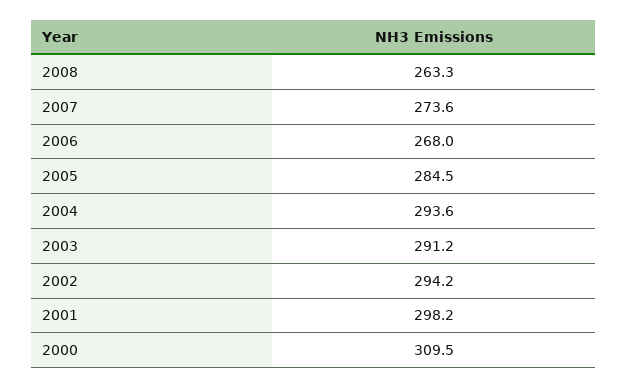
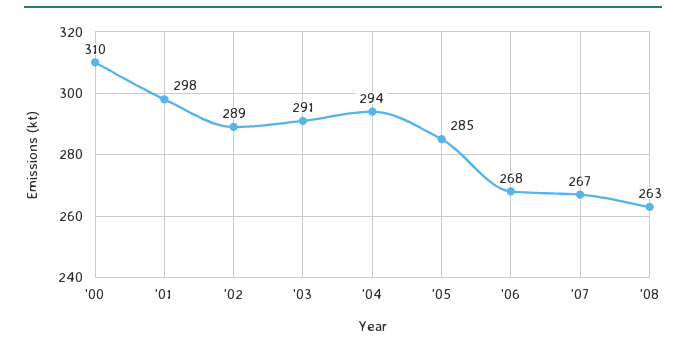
  {
    "2008": 263.3,
-   "2007": 273.6,
+   "2007": 267,
    "2006": 268,
    "2005": 284.5,
    "2004": 293.6,
    "2003": 291.2,
-   "2002": 294.2,
+   "2002": 289,
    "2001": 298.2,
    "2000": 309.5
  }

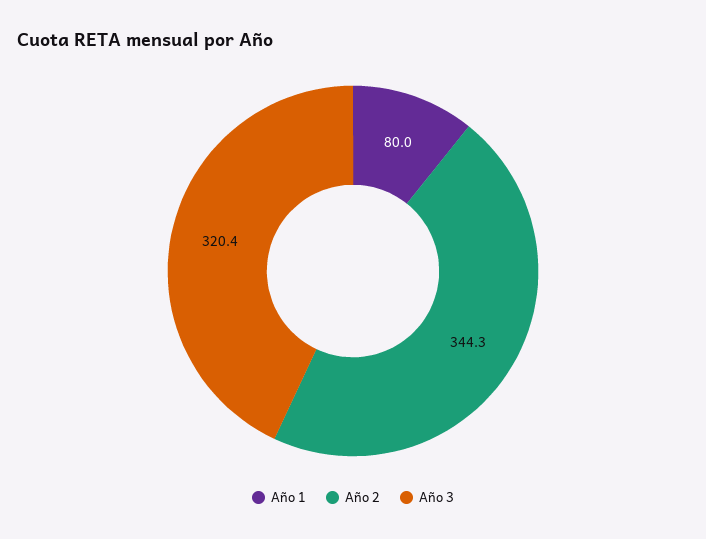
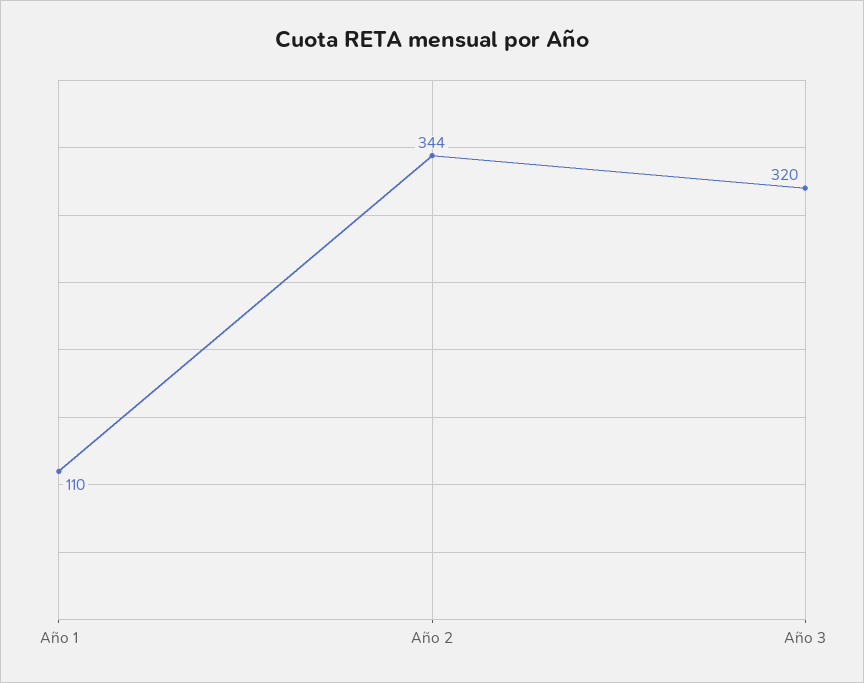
  {
-   "Año 1": 80,
+   "Año 1": 110,
    "Año 2": 344.3,
    "Año 3": 320.4
  }

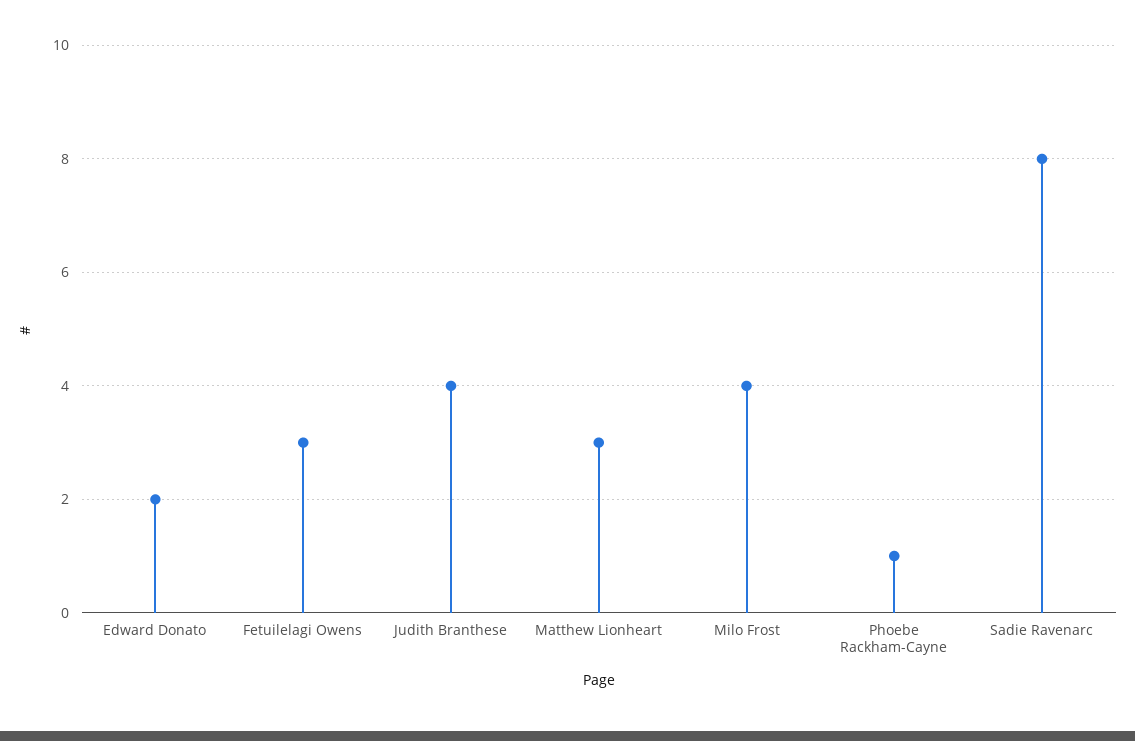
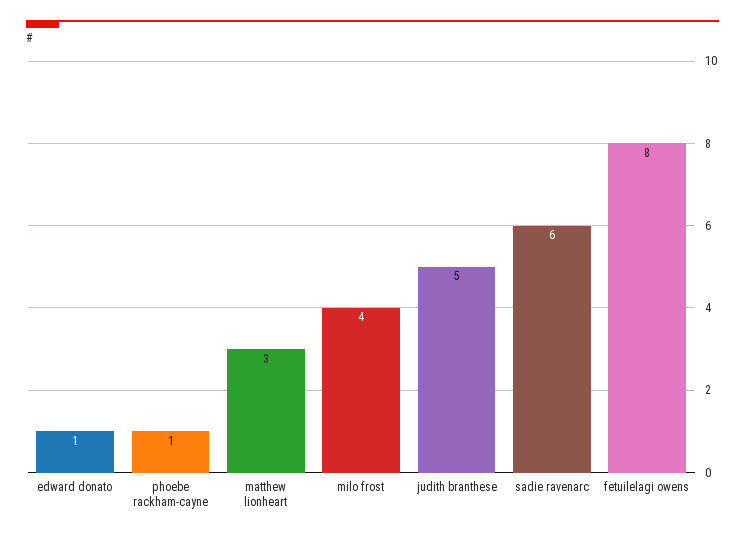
  {
-   "Edward Donato": 2,
+   "Edward Donato": 1,
-   "Fetuilelagi Owens": 3,
+   "Fetuilelagi Owens": 8,
-   "Judith Branthese": 4,
+   "Judith Branthese": 5,
    "Matthew Lionheart": 3,
    "Milo Frost": 4,
    "Phoebe Rackham-Cayne": 1,
-   "Sadie Ravenarc": 8
+   "Sadie Ravenarc": 6
  }

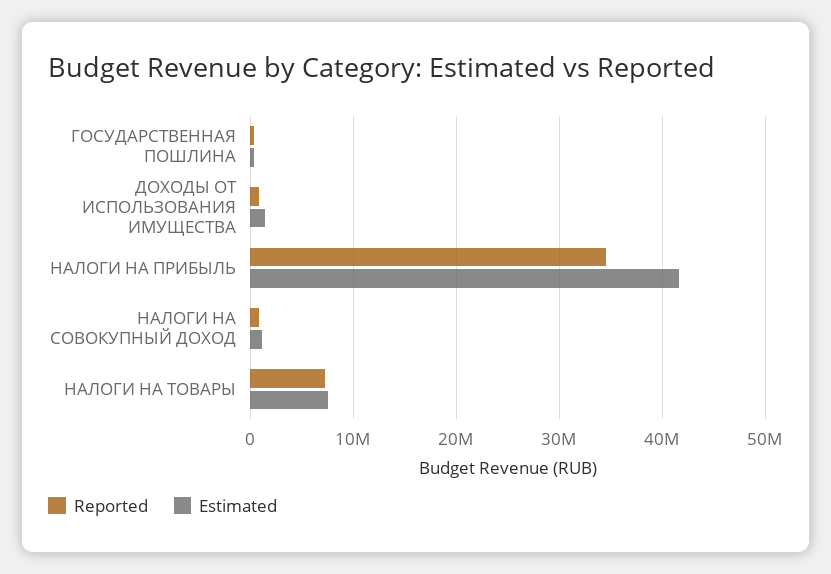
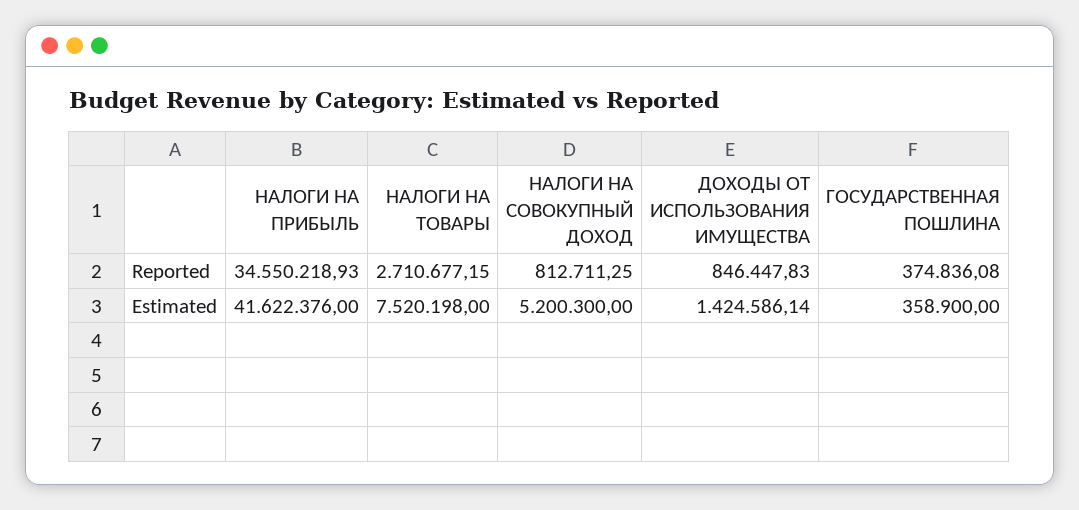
  {
    "Reported": {
      "ГОСУДАРСТВЕННАЯ ПОШЛИНА": 374836.08,
      "ДОХОДЫ ОТ ИСПОЛЬЗОВАНИЯ ИМУЩЕСТВА": 846447.83,
      "НАЛОГИ НА ПРИБЫЛЬ": 34550218.93,
      "НАЛОГИ НА СОВОКУПНЫЙ ДОХОД": 812711.25,
-     "НАЛОГИ НА ТОВАРЫ": 7000000
+     "НАЛОГИ НА ТОВАРЫ": 2710677.15
    },
    "Estimated": {
      "ГОСУДАРСТВЕННАЯ ПОШЛИНА": 358900,
      "ДОХОДЫ ОТ ИСПОЛЬЗОВАНИЯ ИМУЩЕСТВА": 1424586.14,
      "НАЛОГИ НА ПРИБЫЛЬ": 41622376,
-     "НАЛОГИ НА СОВОКУПНЫЙ ДОХОД": 1000000,
+     "НАЛОГИ НА СОВОКУПНЫЙ ДОХОД": 5200300,
      "НАЛОГИ НА ТОВАРЫ": 7520198
    }
  }

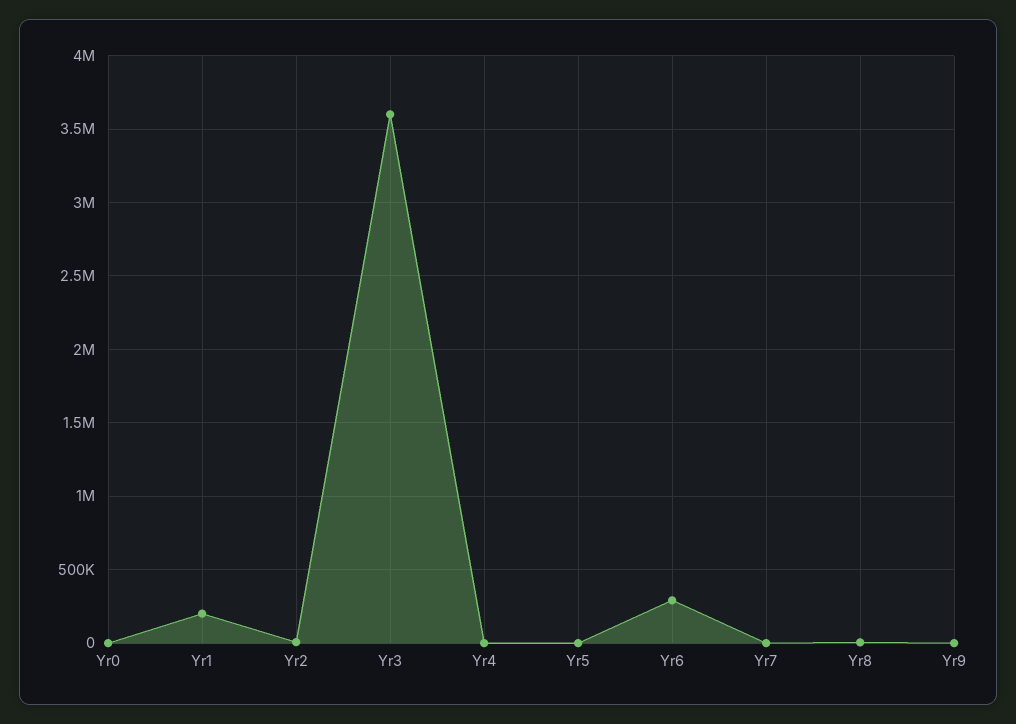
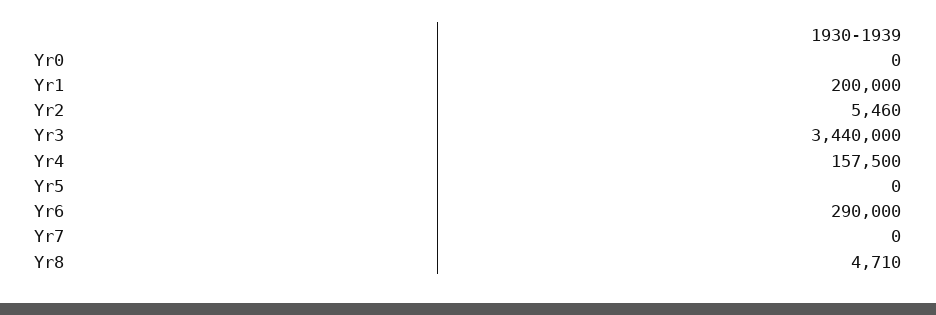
  {
    "Yr0": 0,
    "Yr1": 200000,
    "Yr2": 5460,
-   "Yr3": 3600000,
+   "Yr3": 3440000,
-   "Yr4": 0,
+   "Yr4": 157500,
    "Yr5": 0,
    "Yr6": 290000,
    "Yr7": 0,
-   "Yr8": 4710,
+   "Yr8": 4710
-   "Yr9": 0
  }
■ ■ ■ ■
To do » Reproduce every line from the entries that holds the word "Owens".

Worked solution »
-   "Fetuilelagi Owens": 3,
+   "Fetuilelagi Owens": 8,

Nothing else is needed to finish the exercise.